The providers on the list are segmented by plan size, and the primary markets they serve are identified, even if one might have a few larger or smaller plans. Size is defined as:

  • Small (<$10 million)
  • Mid ($10-$100 million)
  • Large ($100-$500 million)
  • Mega (+$500 million)

The other categorizations are:

  • Distribution — whether the record keeper distributes through financial advisors or directly (which could mean through institutional consultants), or both;
  • Service Model — service models include bundled, where the provider is both record keeper and TPA; unbundled, where an independent TPA works on the plan; or both.

Unlike our DCIO list, in which Tier 1 and Tier 2 providers are identified, the record keepers in 401(k) Heaven are not identified in the record keeper list. There are two reasons for this. First, the list is merely the opinion of the author; and second, if advisors or plan sponsors think a record keeper is weak and likely to sell, they might be reluctant to hire that firm — or worse, they might decide to change providers.

Is This Heaven?

With significant assets and participant numbers well above 1 million, providers in 401(k) Heaven also have other attributes:

  • the parent company is committed to the market because it supports other divisions (asset management or distribution);
  • the profit margins are healthy;
  • there is revenue other than from record keeping, or the hope that there will be — like from proprietary funds, rollovers, retirement income or TDFs, for example.

To a limited extent, today’s 401(k) industry mirrors the U.S. airline industry before all the really big mergers began. Both are largely considered commodities and are capital intensive, requiring skilled and expensive personnel with very little margin for error. Some believe that eventually there will be fewer than 10 national record keepers (like the airline industry). If this happens, it will limit options, service and overall quality (like the airline industry).

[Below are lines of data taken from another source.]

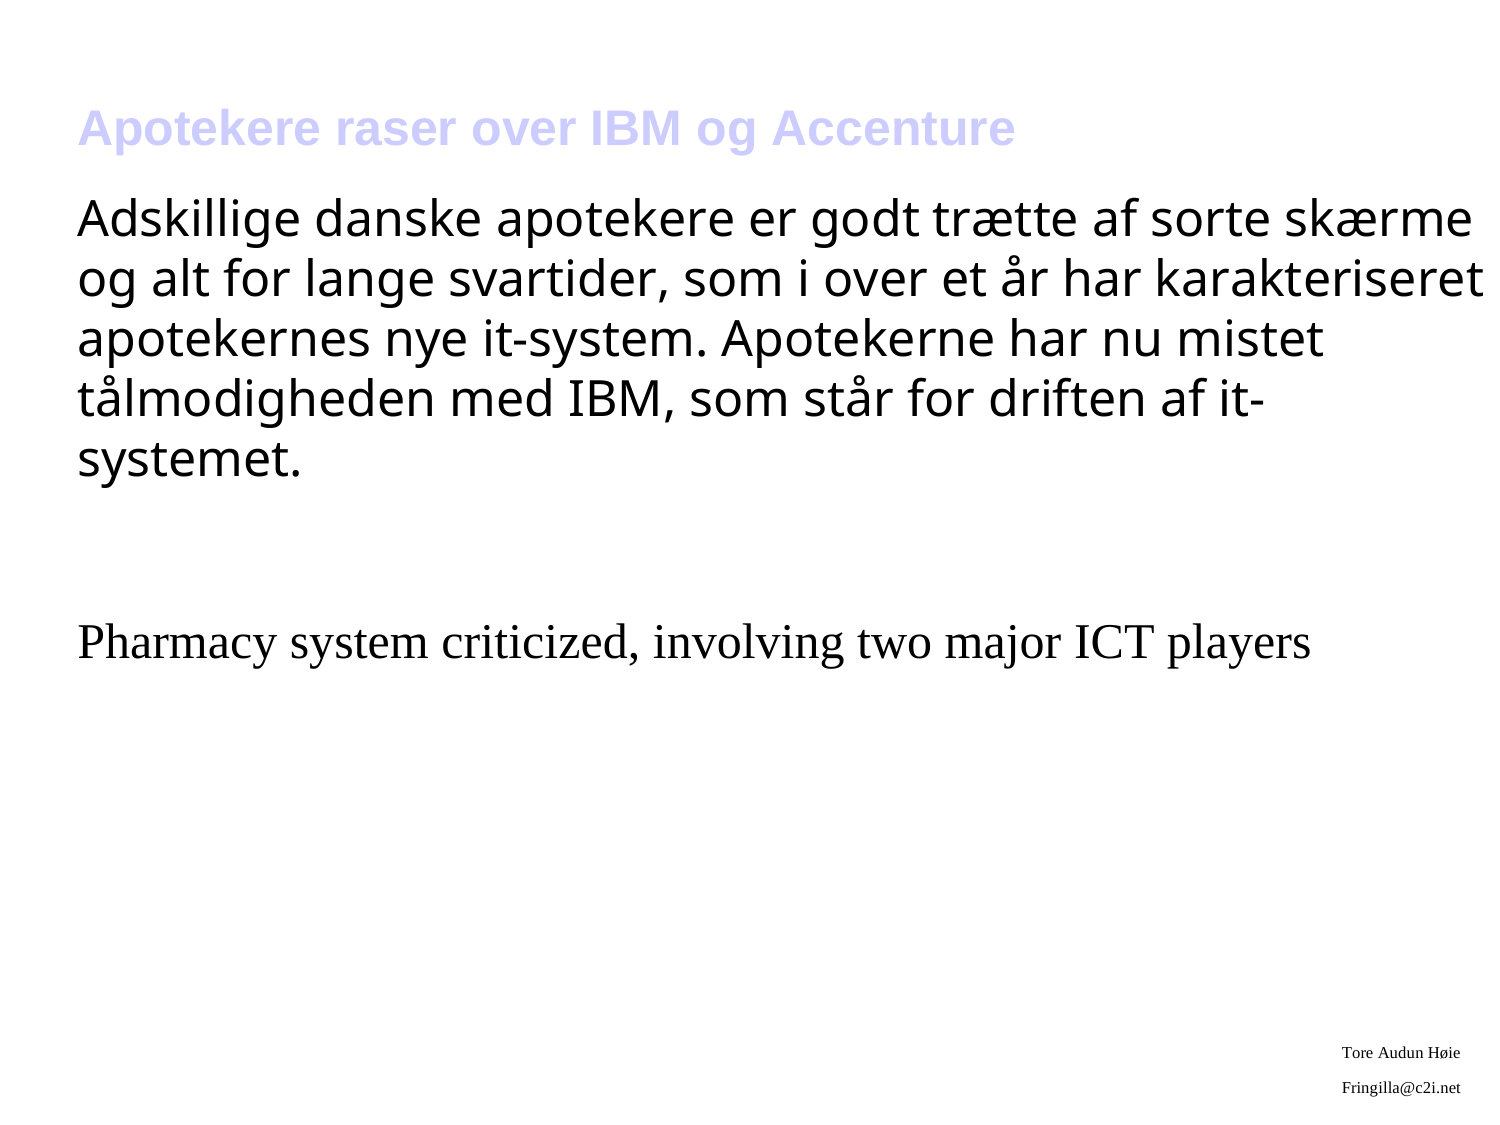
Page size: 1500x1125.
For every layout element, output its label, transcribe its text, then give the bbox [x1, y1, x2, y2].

text_box Tore Audun Høie Fringilla@c2i.net [1327, 1034, 1500, 1106]
text_box Apotekere raser over IBM og Accenture Adskillige danske apotekere er godt trætte af sorte skærme og alt for lange svartider, som i over et år har karakteriseret apotekernes nye it-system. Apotekerne har nu mistet tålmodigheden med IBM, som står for driften af it-systemet. Pharmacy system criticized, involving two major ICT players [62, 87, 1500, 677]
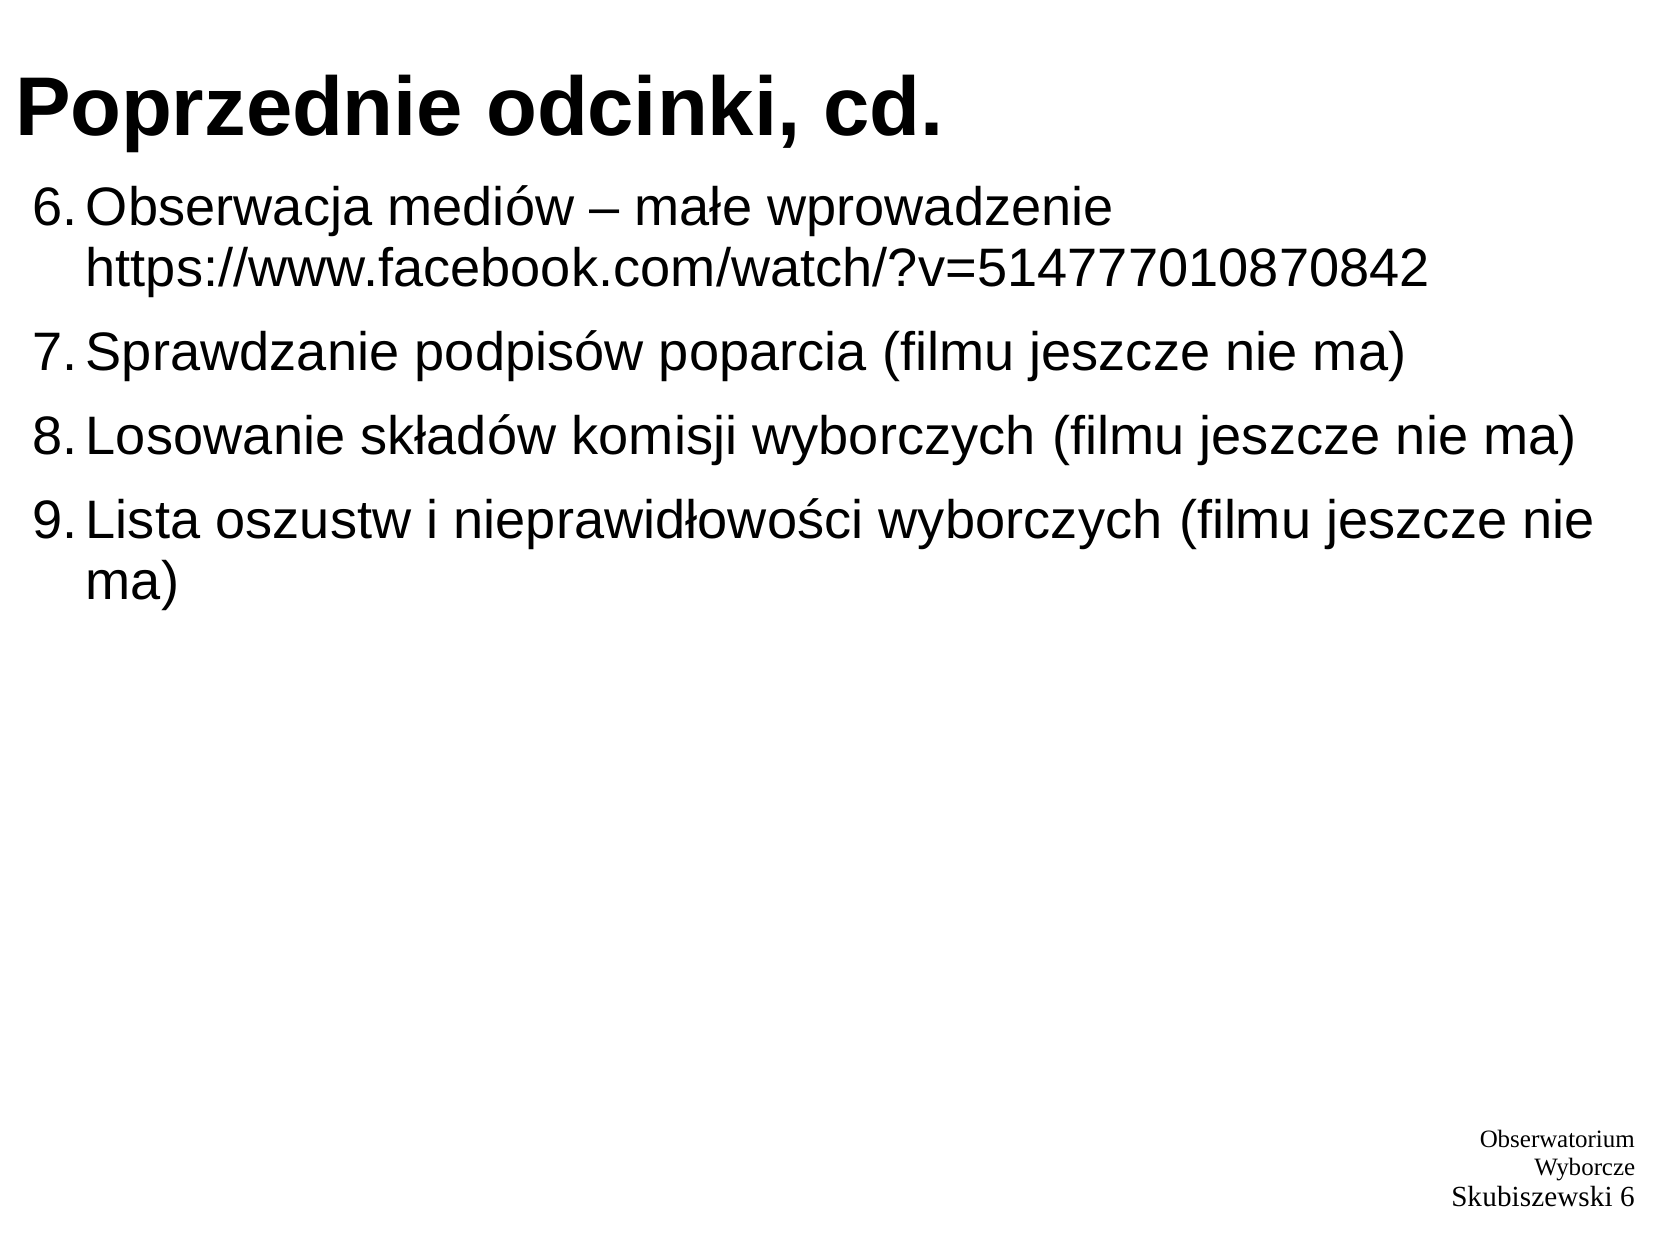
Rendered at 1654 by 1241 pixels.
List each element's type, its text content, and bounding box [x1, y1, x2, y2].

list Poprzednie odcinki, cd. Obserwacja mediów – małe wprowadzenie https://www.facebook.com/watch/?v=514777010870842 Sprawdzanie podpisów poparcia (filmu jeszcze nie ma) Losowanie składów komisji wyborczych (filmu jeszcze nie ma) Lista oszustw i nieprawidłowości wyborczych (filmu jeszcze nie ma) [15, 60, 1636, 1241]
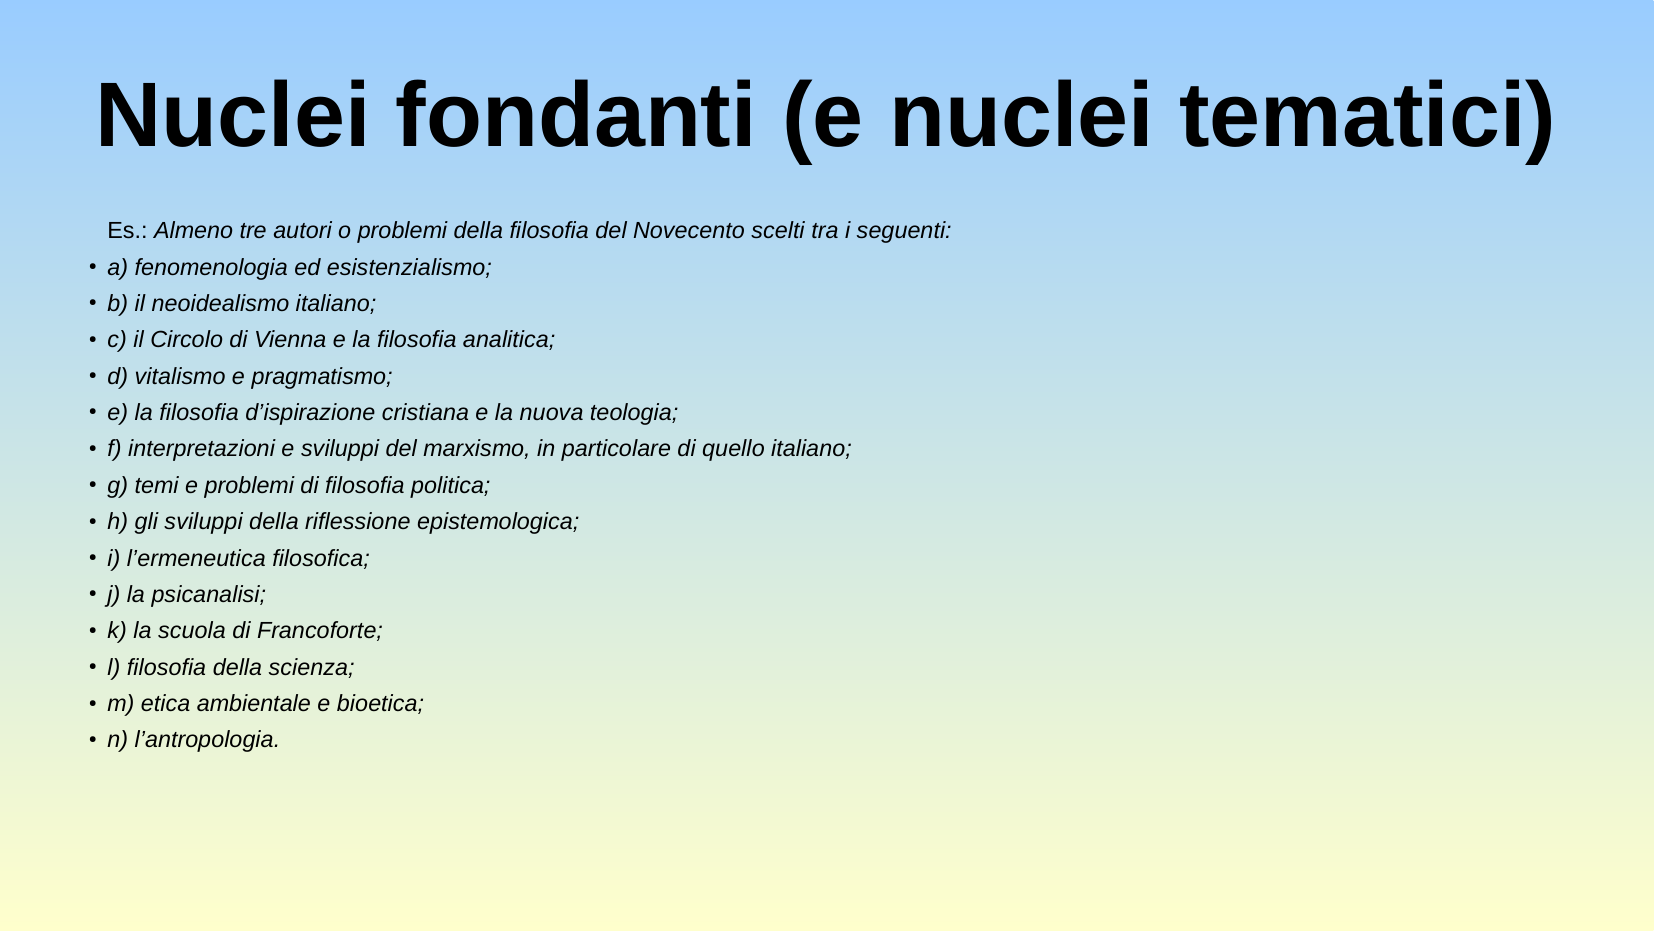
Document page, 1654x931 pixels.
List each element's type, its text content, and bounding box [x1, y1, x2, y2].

Providers which are attached to larger financial institutions and which have high costs and corporate overhead are most vulnerable, since the parent firm might wonder why it is supporting a business that makes little or no money and has no chance of being a market leader. Strangely, those closest to 401(k) Heaven are most vulnerable, since they are spending a lot of money to try to get in but have not yet made it. Those in 401(k) Heaven might be looking to buy weaker competitors that complement or round out their business, and those not in Heaven might need to buy a competitor to get there.

To that point, the 600 or so smaller record keepers, some of which (like the 50 or so with more than $1 billion under management) are doing well, although many owners are approaching retirement age and are unwilling or unable to invest in technology and distribution. This raises the question of why the smaller ones — especially those with less than $100 million — are even in this market at all. It’s like performing brain surgery in your garage.